**What to do**
Show me each line of the listing below where the word "pinky" appears.

**Record set**
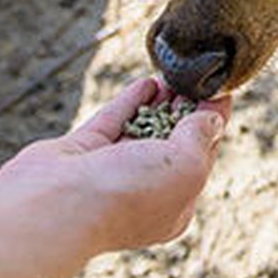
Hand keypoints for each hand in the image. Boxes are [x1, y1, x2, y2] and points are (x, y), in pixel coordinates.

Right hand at [0, 78, 230, 266]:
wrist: (57, 204)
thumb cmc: (128, 194)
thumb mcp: (186, 166)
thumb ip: (201, 138)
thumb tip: (213, 118)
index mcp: (174, 204)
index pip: (201, 157)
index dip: (212, 123)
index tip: (221, 90)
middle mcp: (142, 190)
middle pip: (172, 142)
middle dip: (185, 109)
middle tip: (198, 76)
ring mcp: (109, 170)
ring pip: (142, 129)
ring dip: (160, 101)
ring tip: (177, 74)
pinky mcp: (82, 151)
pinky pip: (114, 120)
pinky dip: (132, 100)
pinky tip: (148, 81)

**Result of this task**
pinky mcp: (82, 151)
pinky pip: (114, 120)
pinky dip: (132, 100)
pinky tip: (148, 81)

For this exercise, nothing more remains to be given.